Yazar Bülent Akyürek: “Ümmetin hali ne olacak Allah’ım!” diye ağlayamadığımız sürece sırtımız yerden doğrulmaz.
Edebiyat dünyasına "Ve Tanrı Ağladı" romanıyla adım atan yazar Bülent Akyürek yazma serüvenine çok genç yaşlarda başladı. Bağımsız ve özgün yazarlığı, sert eleştirileri ve samimi dili, O’nu Türkiye’nin önemli yeraltı yazarlarından yaparken modernizm karşıtı olarak ün yapmasına da vesile oldu. Son dönemlerde kaleme aldığı deneme-eleştiri türündeki eserleriyle “roman” yazmaya ara veren antimodernist yazar, şimdilerde “Kişisel gelişim” kitaplarını derinlemesine inceleyen ve toplumun dinamiklerine göre çözümleyen bir kitapla karşımızda: “İçinizdeki öküze oha deyin!”…
Kişisel gelişim kitaplarının anlattıklarını “Bir şeytani din” olarak gören yazar ,“Şeytanın ilmihal kitapları” dediği bu kitaplara “Tersinden yazılmış bir Kuran” benzetmesi yapıyor.
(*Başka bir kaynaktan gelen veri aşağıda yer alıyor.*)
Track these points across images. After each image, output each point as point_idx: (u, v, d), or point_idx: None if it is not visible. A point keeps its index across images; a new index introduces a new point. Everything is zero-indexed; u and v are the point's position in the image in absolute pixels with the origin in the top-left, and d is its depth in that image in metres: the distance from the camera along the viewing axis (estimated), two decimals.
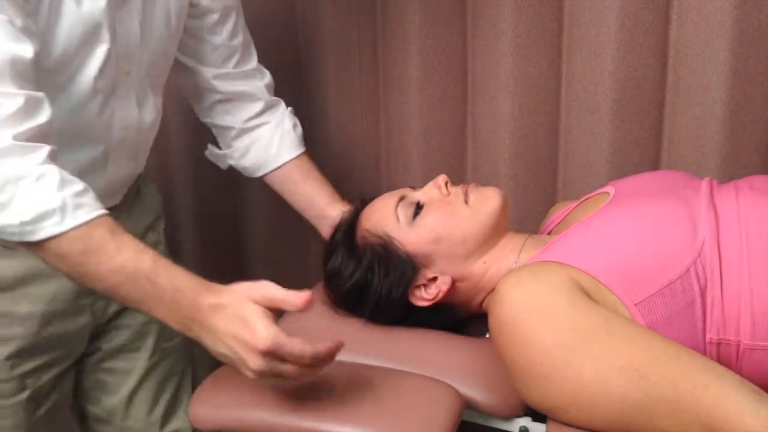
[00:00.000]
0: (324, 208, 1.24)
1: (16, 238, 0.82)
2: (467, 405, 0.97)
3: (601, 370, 0.84)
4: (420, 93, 1.46)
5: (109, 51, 0.95)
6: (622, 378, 0.83)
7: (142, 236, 1.16)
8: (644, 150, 1.37)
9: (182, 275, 0.85)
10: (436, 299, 1.07)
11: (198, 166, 1.65)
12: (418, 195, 1.11)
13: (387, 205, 1.11)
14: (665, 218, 0.95)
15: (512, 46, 1.37)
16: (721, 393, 0.79)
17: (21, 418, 1.08)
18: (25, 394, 1.07)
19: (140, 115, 1.06)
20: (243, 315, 0.82)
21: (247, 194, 1.65)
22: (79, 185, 0.83)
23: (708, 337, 0.89)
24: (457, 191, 1.10)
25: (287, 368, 0.83)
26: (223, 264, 1.71)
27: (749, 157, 1.32)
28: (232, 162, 1.29)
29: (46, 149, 0.83)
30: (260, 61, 1.27)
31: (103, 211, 0.84)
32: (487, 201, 1.08)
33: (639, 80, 1.33)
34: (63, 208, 0.81)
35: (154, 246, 1.14)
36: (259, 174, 1.28)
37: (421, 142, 1.49)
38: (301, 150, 1.28)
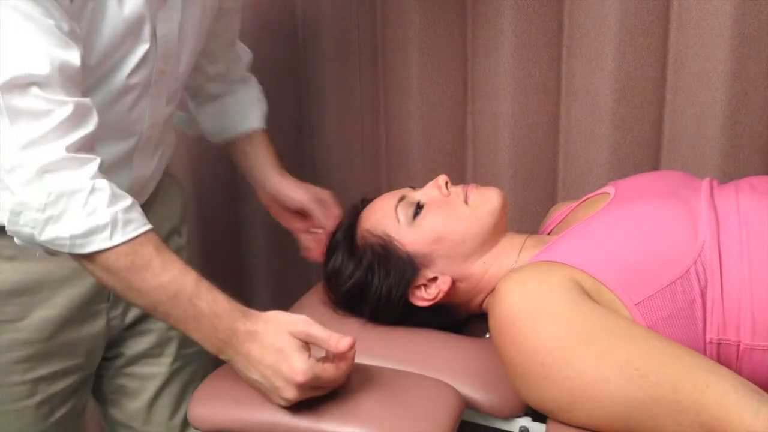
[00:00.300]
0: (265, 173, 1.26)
1: (66, 250, 0.83)
2: (467, 405, 0.97)
3: (602, 370, 0.84)
4: (420, 93, 1.46)
5: (148, 51, 0.95)
6: (623, 378, 0.83)
7: (165, 239, 1.16)
8: (644, 150, 1.37)
9: (222, 300, 0.87)
10: (436, 299, 1.07)
11: (198, 172, 1.65)
12: (418, 195, 1.11)
13: (387, 205, 1.11)
14: (665, 218, 0.95)
15: (512, 46, 1.37)
16: (722, 393, 0.79)
17: (29, 422, 1.07)
18: (35, 399, 1.06)
19: (168, 112, 1.06)
20: (280, 346, 0.85)
21: (246, 192, 1.65)
22: (127, 200, 0.85)
23: (708, 337, 0.89)
24: (457, 191, 1.10)
25: (319, 391, 0.88)
26: (224, 266, 1.71)
27: (749, 157, 1.32)
28: (199, 127, 1.29)
29: (96, 162, 0.85)
30: (260, 61, 1.27)
31: (150, 227, 0.86)
32: (487, 201, 1.08)
33: (639, 80, 1.33)
34: (113, 224, 0.83)
35: (178, 251, 1.14)
36: (217, 141, 1.28)
37: (421, 142, 1.49)
38: (262, 125, 1.28)
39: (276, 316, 0.89)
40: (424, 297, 1.07)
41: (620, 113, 1.35)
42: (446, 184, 1.11)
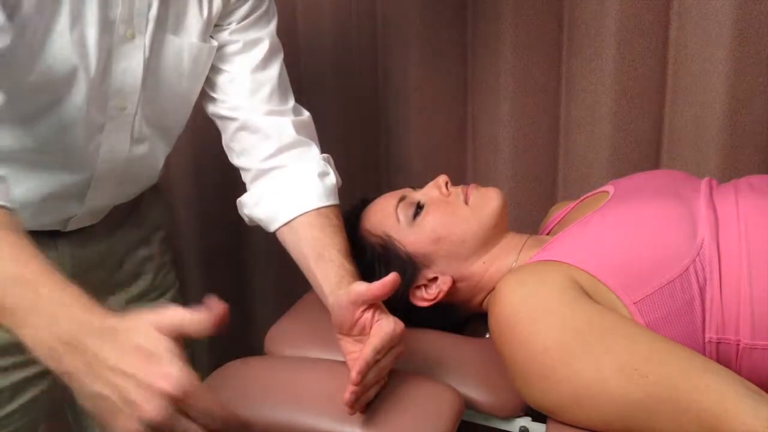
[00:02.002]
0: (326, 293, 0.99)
1: None
2: (467, 405, 0.97)
3: (601, 369, 0.84)
4: (420, 93, 1.46)
5: (96, 83, 0.91)
6: (622, 378, 0.83)
7: (126, 253, 1.13)
8: (644, 150, 1.37)
9: (76, 291, 0.68)
10: (437, 299, 1.07)
11: (199, 173, 1.65)
12: (419, 195, 1.11)
13: (387, 205, 1.11)
14: (664, 217, 0.95)
15: (512, 46, 1.37)
16: (721, 393, 0.79)
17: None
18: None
19: (132, 150, 1.00)
20: (147, 347, 0.64)
21: None
22: None
23: (707, 336, 0.89)
24: (457, 191, 1.10)
25: (189, 428, 0.64)
26: (225, 268, 1.71)
27: (749, 157, 1.32)
28: (246, 212, 1.12)
29: None
30: None
31: (5, 204, 0.74)
32: (487, 201, 1.08)
33: (639, 80, 1.33)
34: None
35: (144, 261, 1.11)
36: (272, 229, 1.08)
37: (422, 142, 1.49)
38: (322, 203, 1.06)
39: (136, 313, 0.67)
40: (424, 297, 1.08)
41: (620, 113, 1.35)
42: (446, 184, 1.11)
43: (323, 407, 0.91)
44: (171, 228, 1.28)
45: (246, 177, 1.11)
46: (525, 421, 0.98)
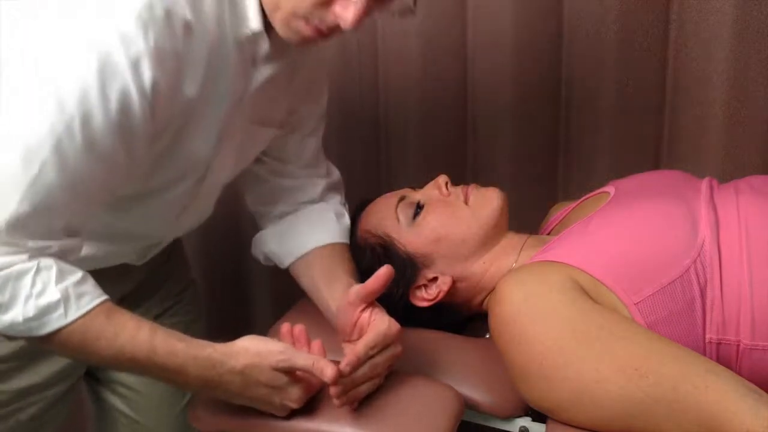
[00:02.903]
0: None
1: (24, 335, 0.80)
2: (467, 405, 0.97)
3: (601, 370, 0.84)
4: (420, 93, 1.46)
5: (200, 181, 0.95)
6: (622, 378, 0.83)
7: (162, 312, 1.15)
8: (644, 150, 1.37)
9: (180, 347, 0.84)
10: (437, 299, 1.07)
11: None
12: (419, 195, 1.11)
13: (387, 205, 1.11)
14: (665, 218, 0.95)
15: (512, 46, 1.37)
16: (721, 393, 0.79)
17: None
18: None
19: (208, 212, 1.06)
20: (269, 383, 0.86)
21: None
22: (77, 274, 0.81)
23: (708, 337, 0.89)
24: (457, 191, 1.10)
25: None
26: (224, 267, 1.71)
27: (749, 157, 1.32)
28: (265, 249, 1.16)
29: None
30: None
31: (104, 297, 0.83)
32: (487, 201, 1.08)
33: (639, 80, 1.33)
34: (66, 300, 0.79)
35: (177, 321, 1.14)
36: (287, 262, 1.13)
37: (422, 142, 1.49)
38: (335, 240, 1.11)
39: (252, 348, 0.86)
40: (424, 297, 1.07)
41: (620, 113, 1.35)
42: (446, 184, 1.11)
43: (323, 407, 0.91)
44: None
45: (264, 219, 1.16)
46: (525, 421, 0.98)
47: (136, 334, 0.82)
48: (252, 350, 0.86)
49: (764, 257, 0.89)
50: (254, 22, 0.85)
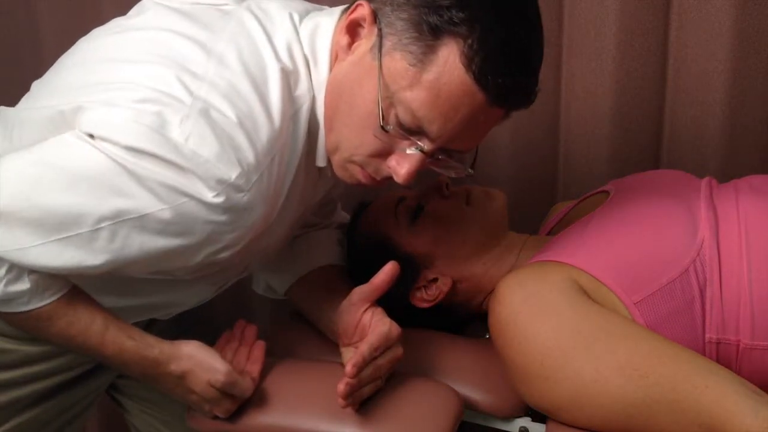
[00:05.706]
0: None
1: None
2: (467, 405, 0.97)
3: (601, 370, 0.84)
4: None
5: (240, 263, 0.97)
6: (622, 378, 0.83)
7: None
8: (644, 150, 1.37)
9: (129, 347, 0.89)
10: (437, 300, 1.07)
11: None
12: (419, 196, 1.11)
13: (387, 206, 1.11)
14: (665, 217, 0.95)
15: None
16: (721, 393, 0.79)
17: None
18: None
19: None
20: (202, 393, 0.90)
21: None
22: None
23: (707, 336, 0.89)
24: (457, 192, 1.10)
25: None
26: None
27: (749, 157, 1.32)
28: (268, 282, 1.17)
29: None
30: None
31: (68, 289, 0.86)
32: (487, 202, 1.08)
33: (639, 80, 1.33)
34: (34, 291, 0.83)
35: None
36: (287, 286, 1.14)
37: None
38: (336, 262, 1.14)
39: (197, 357, 0.90)
40: (424, 298, 1.07)
41: (620, 113, 1.35)
42: (446, 185, 1.11)
43: (322, 407, 0.91)
44: None
45: None
46: (525, 421, 0.98)
47: (89, 326, 0.87)
48: (196, 359, 0.90)
49: (764, 257, 0.89)
50: (321, 161, 0.89)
Özgün ve farklı bakış açısıyla kişisel gelişim kitaplarının gizlenen ve duymaya alışık olmadığımız yönlerini tüm gerçekliğiyle, tüm samimiyetiyle anlatıyor.
Bu kitapların ve faillerinin, modernizmin ve teknolojinin kulağımıza hep aynı safsatayı fısıldadığına dikkat çekiyor: " İçindeki devi uyandır!”
Tasavvuf anlayışının önüne küçük bir ekleme yaparak “Neo-tasavvuf” kitabıyla daha geniş kitleleri amaçladığını ve düşüncelerini anlatmaya çalıştığını dile getiren yazarla son kitabına dair başladığımız söyleşide zamanı ve mekanı aşarak, yazarlık kriterlerinden ümmetin haline, Yahudileşen Müslümanlığa varıncaya dek pek çok konuyu konuştuk.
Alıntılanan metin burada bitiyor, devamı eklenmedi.